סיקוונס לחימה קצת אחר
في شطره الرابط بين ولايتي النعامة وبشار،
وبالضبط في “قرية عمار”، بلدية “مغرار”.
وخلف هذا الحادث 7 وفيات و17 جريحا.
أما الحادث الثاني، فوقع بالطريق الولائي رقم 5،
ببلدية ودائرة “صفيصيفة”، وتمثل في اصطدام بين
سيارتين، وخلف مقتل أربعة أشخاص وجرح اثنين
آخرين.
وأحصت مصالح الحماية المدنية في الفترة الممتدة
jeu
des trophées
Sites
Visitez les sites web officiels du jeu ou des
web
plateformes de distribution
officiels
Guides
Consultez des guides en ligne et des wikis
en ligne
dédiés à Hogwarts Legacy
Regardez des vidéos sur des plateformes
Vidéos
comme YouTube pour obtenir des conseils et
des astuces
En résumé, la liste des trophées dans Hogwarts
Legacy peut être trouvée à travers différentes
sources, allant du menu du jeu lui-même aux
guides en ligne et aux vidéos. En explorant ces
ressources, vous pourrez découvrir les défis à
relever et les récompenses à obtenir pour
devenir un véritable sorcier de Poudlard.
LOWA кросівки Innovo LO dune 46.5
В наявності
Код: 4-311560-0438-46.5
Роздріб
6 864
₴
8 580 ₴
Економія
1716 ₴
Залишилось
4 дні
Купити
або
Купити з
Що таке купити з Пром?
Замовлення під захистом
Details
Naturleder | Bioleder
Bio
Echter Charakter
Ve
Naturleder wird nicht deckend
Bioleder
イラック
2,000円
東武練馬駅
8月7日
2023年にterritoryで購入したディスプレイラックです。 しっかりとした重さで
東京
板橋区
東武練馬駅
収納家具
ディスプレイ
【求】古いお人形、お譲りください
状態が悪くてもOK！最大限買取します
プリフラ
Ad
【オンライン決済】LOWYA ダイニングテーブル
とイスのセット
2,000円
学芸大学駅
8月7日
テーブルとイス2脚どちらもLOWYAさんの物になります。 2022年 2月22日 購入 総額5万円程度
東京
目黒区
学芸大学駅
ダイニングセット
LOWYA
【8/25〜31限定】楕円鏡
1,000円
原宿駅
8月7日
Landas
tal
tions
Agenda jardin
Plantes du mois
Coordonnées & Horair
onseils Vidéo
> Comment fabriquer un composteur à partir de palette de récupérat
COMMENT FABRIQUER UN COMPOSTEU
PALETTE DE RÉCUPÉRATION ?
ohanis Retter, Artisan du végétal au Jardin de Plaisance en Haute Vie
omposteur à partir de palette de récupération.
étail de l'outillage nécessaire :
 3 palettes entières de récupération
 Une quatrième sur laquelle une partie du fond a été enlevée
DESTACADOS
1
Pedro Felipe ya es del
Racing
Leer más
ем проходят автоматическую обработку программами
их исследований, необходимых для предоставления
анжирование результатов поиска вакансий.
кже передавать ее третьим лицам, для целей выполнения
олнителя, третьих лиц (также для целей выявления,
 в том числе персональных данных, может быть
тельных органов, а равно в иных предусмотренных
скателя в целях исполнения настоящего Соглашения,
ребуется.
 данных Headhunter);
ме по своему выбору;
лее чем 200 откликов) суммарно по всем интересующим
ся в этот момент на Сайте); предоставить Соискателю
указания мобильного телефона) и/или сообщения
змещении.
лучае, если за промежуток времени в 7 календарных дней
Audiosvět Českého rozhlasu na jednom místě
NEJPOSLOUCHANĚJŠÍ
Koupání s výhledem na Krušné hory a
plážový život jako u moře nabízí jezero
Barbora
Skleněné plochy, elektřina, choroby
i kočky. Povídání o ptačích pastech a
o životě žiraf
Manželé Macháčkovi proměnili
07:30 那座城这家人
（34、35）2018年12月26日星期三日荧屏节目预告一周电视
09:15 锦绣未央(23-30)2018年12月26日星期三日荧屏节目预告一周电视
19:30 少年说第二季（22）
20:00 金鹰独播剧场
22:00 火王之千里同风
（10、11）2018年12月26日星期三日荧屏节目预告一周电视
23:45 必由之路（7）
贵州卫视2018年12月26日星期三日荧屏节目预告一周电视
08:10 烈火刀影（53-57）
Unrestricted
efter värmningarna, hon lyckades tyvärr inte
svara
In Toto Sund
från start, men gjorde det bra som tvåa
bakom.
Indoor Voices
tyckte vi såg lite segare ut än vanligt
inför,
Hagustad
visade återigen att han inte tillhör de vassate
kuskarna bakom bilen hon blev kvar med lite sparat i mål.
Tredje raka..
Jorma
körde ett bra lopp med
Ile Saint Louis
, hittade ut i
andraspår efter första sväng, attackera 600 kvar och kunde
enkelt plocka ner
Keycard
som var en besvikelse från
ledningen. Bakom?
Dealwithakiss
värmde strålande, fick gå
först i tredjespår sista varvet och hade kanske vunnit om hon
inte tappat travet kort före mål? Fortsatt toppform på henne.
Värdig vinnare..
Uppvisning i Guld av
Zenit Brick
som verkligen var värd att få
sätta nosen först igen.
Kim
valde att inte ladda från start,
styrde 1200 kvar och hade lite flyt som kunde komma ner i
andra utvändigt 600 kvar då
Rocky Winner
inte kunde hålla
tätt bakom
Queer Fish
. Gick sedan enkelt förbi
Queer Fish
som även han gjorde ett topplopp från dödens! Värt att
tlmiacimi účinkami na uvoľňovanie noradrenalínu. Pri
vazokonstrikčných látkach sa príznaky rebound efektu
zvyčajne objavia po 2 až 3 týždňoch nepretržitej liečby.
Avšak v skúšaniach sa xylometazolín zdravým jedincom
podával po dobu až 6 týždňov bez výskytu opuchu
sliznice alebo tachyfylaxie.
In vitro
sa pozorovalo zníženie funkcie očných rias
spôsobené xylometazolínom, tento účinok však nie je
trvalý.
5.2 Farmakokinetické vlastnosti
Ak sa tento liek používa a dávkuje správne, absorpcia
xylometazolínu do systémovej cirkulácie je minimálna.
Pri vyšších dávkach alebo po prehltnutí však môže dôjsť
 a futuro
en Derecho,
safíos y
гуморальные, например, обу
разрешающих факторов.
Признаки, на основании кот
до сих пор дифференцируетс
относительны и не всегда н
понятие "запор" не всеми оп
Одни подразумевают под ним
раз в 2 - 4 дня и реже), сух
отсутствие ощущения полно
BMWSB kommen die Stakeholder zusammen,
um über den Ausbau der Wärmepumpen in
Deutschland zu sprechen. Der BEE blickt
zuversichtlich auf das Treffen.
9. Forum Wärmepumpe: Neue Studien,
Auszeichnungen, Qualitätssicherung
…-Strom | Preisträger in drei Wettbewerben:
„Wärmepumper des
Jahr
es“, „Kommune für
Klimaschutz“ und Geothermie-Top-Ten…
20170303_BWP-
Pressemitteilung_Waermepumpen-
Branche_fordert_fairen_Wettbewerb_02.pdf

══════════

= Request =
Your task is to output all of the data above word for word.

= Result of the exercise =
סיקוונס לחימה קצת אחר
في شطره الرابط بين ولايتي النعامة وبشار،
وبالضبط في “قرية عمار”، بلدية “مغرار”.
وخلف هذا الحادث 7 وفيات و17 جريحا.
أما الحادث الثاني، فوقع بالطريق الولائي رقم 5،
ببلدية ودائرة “صفيصيفة”، وتمثل في اصطدام بين
سيارتين، وخلف مقتل أربعة أشخاص وجرح اثنين
آخرين.
وأحصت مصالح الحماية المدنية في الفترة الممتدة
jeu
des trophées
Sites
Visitez les sites web officiels du jeu ou des
web
plateformes de distribution
officiels
Guides
Consultez des guides en ligne et des wikis
en ligne
dédiés à Hogwarts Legacy
Regardez des vidéos sur des plateformes
Vidéos
comme YouTube pour obtenir des conseils et
des astuces
En résumé, la liste des trophées dans Hogwarts
Legacy peut être trouvée à travers différentes
sources, allant du menu du jeu lui-même aux
guides en ligne et aux vidéos. En explorant ces
ressources, vous pourrez découvrir les défis à
relever et les récompenses à obtenir pour
devenir un véritable sorcier de Poudlard.
LOWA кросівки Innovo LO dune 46.5
В наявності
Код: 4-311560-0438-46.5
Роздріб
6 864
₴
8 580 ₴
Економія
1716 ₴
Залишилось
4 дні
Купити
або
Купити з
Що таке купити з Пром?
Замовлення під захистом
Details
Naturleder | Bioleder
Bio
Echter Charakter
Ve
Naturleder wird nicht deckend
Bioleder
イラック
2,000円
東武練馬駅
8月7日
2023年にterritoryで購入したディスプレイラックです。 しっかりとした重さで
東京
板橋区
東武練馬駅
収納家具
ディスプレイ
【求】古いお人形、お譲りください
状態が悪くてもOK！最大限買取します
プリフラ
Ad
【オンライン決済】LOWYA ダイニングテーブル
とイスのセット
2,000円
学芸大学駅
8月7日
テーブルとイス2脚どちらもLOWYAさんの物になります。 2022年 2月22日 購入 総額5万円程度
東京
目黒区
学芸大学駅
ダイニングセット
LOWYA
【8/25〜31限定】楕円鏡
1,000円
原宿駅
8月7日
Landas
tal
tions
Agenda jardin
Plantes du mois
Coordonnées & Horair
onseils Vidéo
> Comment fabriquer un composteur à partir de palette de récupérat
COMMENT FABRIQUER UN COMPOSTEU
PALETTE DE RÉCUPÉRATION ?
ohanis Retter, Artisan du végétal au Jardin de Plaisance en Haute Vie
omposteur à partir de palette de récupération.
étail de l'outillage nécessaire :
 3 palettes entières de récupération
 Une quatrième sur laquelle une partie du fond a été enlevée
DESTACADOS
1
Pedro Felipe ya es del
Racing
Leer más
ем проходят автоматическую обработку программами
их исследований, необходимых для предоставления
анжирование результатов поиска вакансий.
кже передавать ее третьим лицам, для целей выполнения
олнителя, третьих лиц (также для целей выявления,
 в том числе персональных данных, может быть
тельных органов, а равно в иных предусмотренных
скателя в целях исполнения настоящего Соглашения,
ребуется.
 данных Headhunter);
ме по своему выбору;
лее чем 200 откликов) суммарно по всем интересующим
ся в этот момент на Сайте); предоставить Соискателю
указания мобильного телефона) и/или сообщения
змещении.
лучае, если за промежуток времени в 7 календарных дней
Audiosvět Českého rozhlasu na jednom místě
NEJPOSLOUCHANĚJŠÍ
Koupání s výhledem na Krušné hory a
plážový život jako u moře nabízí jezero
Barbora
Skleněné plochy, elektřina, choroby
i kočky. Povídání o ptačích pastech a
o životě žiraf
Manželé Macháčkovi proměnili
07:30 那座城这家人
（34、35）2018年12月26日星期三日荧屏节目预告一周电视
09:15 锦绣未央(23-30)2018年12月26日星期三日荧屏节目预告一周电视
19:30 少年说第二季（22）
20:00 金鹰独播剧场
22:00 火王之千里同风
（10、11）2018年12月26日星期三日荧屏节目预告一周电视
23:45 必由之路（7）
贵州卫视2018年12月26日星期三日荧屏节目预告一周电视
08:10 烈火刀影（53-57）
Unrestricted
efter värmningarna, hon lyckades tyvärr inte
svara
In Toto Sund
från start, men gjorde det bra som tvåa
bakom.
Indoor Voices
tyckte vi såg lite segare ut än vanligt
inför,
Hagustad
visade återigen att han inte tillhör de vassate
kuskarna bakom bilen hon blev kvar med lite sparat i mål.
Tredje raka..
Jorma
körde ett bra lopp med
Ile Saint Louis
, hittade ut i
andraspår efter första sväng, attackera 600 kvar och kunde
enkelt plocka ner
Keycard
som var en besvikelse från
ledningen. Bakom?
Dealwithakiss
värmde strålande, fick gå
först i tredjespår sista varvet och hade kanske vunnit om hon
inte tappat travet kort före mål? Fortsatt toppform på henne.
Värdig vinnare..
Uppvisning i Guld av
Zenit Brick
som verkligen var värd att få
sätta nosen först igen.
Kim
valde att inte ladda från start,
styrde 1200 kvar och hade lite flyt som kunde komma ner i
andra utvändigt 600 kvar då
Rocky Winner
inte kunde hålla
tätt bakom
Queer Fish
. Gick sedan enkelt förbi
Queer Fish
som även han gjorde ett topplopp från dödens! Värt att
tlmiacimi účinkami na uvoľňovanie noradrenalínu. Pri
vazokonstrikčných látkach sa príznaky rebound efektu
zvyčajne objavia po 2 až 3 týždňoch nepretržitej liečby.
Avšak v skúšaniach sa xylometazolín zdravým jedincom
podával po dobu až 6 týždňov bez výskytu opuchu
sliznice alebo tachyfylaxie.
In vitro
sa pozorovalo zníženie funkcie očných rias
spôsobené xylometazolínom, tento účinok však nie je
trvalý.
5.2 Farmakokinetické vlastnosti
Ak sa tento liek používa a dávkuje správne, absorpcia
xylometazolínu do systémovej cirkulácie je minimálna.
Pri vyšších dávkach alebo po prehltnutí však môže dôjsť
 a futuro
en Derecho,
safíos y
гуморальные, например, обу
разрешающих факторов.
Признаки, на основании кот
до сих пор дифференцируетс
относительны и не всегда н
понятие "запор" не всеми оп
Одни подразумевают под ним
раз в 2 - 4 дня и реже), сух
отсутствие ощущения полно
BMWSB kommen die Stakeholder zusammen,
um über den Ausbau der Wärmepumpen in
Deutschland zu sprechen. Der BEE blickt
zuversichtlich auf das Treffen.
9. Forum Wärmepumpe: Neue Studien,
Auszeichnungen, Qualitätssicherung
…-Strom | Preisträger in drei Wettbewerben:
„Wärmepumper des
Jahr
es“, „Kommune für
Klimaschutz“ und Geothermie-Top-Ten…
20170303_BWP-
Pressemitteilung_Waermepumpen-
Branche_fordert_fairen_Wettbewerb_02.pdf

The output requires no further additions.